# Bulk Purchase Project...



## Zwiefel (Jul 16, 2015)

Taking a page from a friend's playbook, I've been keeping my eye on the local circulars, waiting for a big sale on items I actually use. Yesterday was the day! Found chicken thigh quarters, london broil, pork loin, and pork shoulders all at steep discounts...but must be purchased in bulk. Got about 85lbs of meat at $0.50 on the $1. Spent a couple of hours last night breaking them down, then baggin'-n-taggin' them for the freezer in quantities that I typically use. 

Now...if I could just catch a sale on bonless, skinless chicken thighs...or maybe whole sirloins...

Once I loaded this into the trunk of my little 2-seater, I swear I could feel the rear-end sagging.






Chicken thigh 1/4, 20lbs. Bagged up in twos, primarily for grilling.









two 1/2 pork loins, ~10lbs. 1 cut up for grilling chops, the other for roasts...perhaps also for the grill.









two 7lb London Broil steaks, kept whole. Will hot-smoke as one piece, then slice thinly, re-bag and re-freeze for no-cook meals.









4 pork shoulders, about 35lbs. two kept whole for BBQ, two deboned and cut into 2-pieces for weeknight carnitas.









Many thanks to you all, but especially MuchoBocho, for convincing me to get the VP-112. I've not regretted it a single day since it arrived. 

Also thanks to Jon @ JKI....I know that the Kochi Honesuki wasn't really made for pork shoulders...but until I get around to a galantine, it's doing a mighty fine job with pork!


----------



## aboynamedsuita (Jul 16, 2015)

This is the way to do it. Buy in bulk, commit some time, cut to size yourself and then freeze.


----------



## Dave Martell (Jul 16, 2015)

Awesome! 

Hey I'm getting hungry here


----------



## daveb (Jul 16, 2015)

Where did you find a pig with 4 shoulders?

TASK LIST
1. In the bulk-buying thread, what does Zwiefel plan to do with the two pork shoulders that were deboned?
2. Reproduce the part of the bulk-buying thread that begins at the words "4 pork shoulders, about" and stops after the words "since it arrived.".

INFORMATION SUPPLIED

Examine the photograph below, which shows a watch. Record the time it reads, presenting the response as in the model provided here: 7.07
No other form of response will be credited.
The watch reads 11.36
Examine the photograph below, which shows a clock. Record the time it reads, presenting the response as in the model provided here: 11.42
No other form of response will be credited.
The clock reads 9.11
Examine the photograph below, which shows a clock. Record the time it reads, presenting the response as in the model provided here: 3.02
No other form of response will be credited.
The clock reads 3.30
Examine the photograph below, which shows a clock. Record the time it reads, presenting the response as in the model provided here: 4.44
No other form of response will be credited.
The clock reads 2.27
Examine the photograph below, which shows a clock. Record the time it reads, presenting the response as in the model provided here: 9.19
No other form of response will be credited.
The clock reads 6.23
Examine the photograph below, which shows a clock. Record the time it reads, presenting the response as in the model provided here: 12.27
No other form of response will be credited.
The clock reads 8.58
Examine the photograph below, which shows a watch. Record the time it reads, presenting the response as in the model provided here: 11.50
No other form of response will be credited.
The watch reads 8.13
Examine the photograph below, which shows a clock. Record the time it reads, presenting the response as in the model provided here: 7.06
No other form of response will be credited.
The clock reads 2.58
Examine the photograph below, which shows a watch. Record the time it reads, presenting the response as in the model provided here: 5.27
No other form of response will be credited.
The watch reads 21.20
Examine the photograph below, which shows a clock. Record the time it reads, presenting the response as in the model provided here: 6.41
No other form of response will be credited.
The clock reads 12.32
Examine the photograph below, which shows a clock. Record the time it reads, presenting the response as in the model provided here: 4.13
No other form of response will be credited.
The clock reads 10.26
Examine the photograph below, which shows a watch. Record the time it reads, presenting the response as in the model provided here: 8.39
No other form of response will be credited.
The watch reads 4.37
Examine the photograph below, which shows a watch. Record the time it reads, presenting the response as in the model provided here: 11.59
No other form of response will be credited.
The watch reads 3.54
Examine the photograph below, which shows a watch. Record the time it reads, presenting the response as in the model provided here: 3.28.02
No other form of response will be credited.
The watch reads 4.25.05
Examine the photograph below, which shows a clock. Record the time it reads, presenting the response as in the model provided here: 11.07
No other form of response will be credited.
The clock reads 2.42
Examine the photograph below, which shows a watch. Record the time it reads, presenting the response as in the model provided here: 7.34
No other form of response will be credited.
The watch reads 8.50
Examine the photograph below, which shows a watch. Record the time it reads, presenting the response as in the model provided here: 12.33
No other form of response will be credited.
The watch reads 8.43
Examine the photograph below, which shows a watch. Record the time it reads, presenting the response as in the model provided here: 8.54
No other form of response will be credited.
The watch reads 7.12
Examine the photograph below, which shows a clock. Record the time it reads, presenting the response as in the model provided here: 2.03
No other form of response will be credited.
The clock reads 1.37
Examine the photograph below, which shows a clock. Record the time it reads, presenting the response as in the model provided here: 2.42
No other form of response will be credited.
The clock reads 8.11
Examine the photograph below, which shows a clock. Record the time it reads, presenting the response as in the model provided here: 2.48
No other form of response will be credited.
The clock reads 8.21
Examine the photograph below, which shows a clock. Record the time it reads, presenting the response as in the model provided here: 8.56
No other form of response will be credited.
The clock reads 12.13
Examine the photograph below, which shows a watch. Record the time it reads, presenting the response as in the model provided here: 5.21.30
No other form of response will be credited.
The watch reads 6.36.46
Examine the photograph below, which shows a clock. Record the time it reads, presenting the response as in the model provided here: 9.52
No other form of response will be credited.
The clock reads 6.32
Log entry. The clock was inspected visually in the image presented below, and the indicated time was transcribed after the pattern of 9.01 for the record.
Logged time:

ANSWERS GIVEN
1. They were cut into 2-pieces for weeknight carnitas.

2.
4 pork shoulders, about 35lbs. two kept whole for BBQ, two deboned and cut into 2-pieces for weeknight carnitas.









Many thanks to you all, but especially MuchoBocho, for convincing me to get the VP-112. I've not regretted it a single day since it arrived.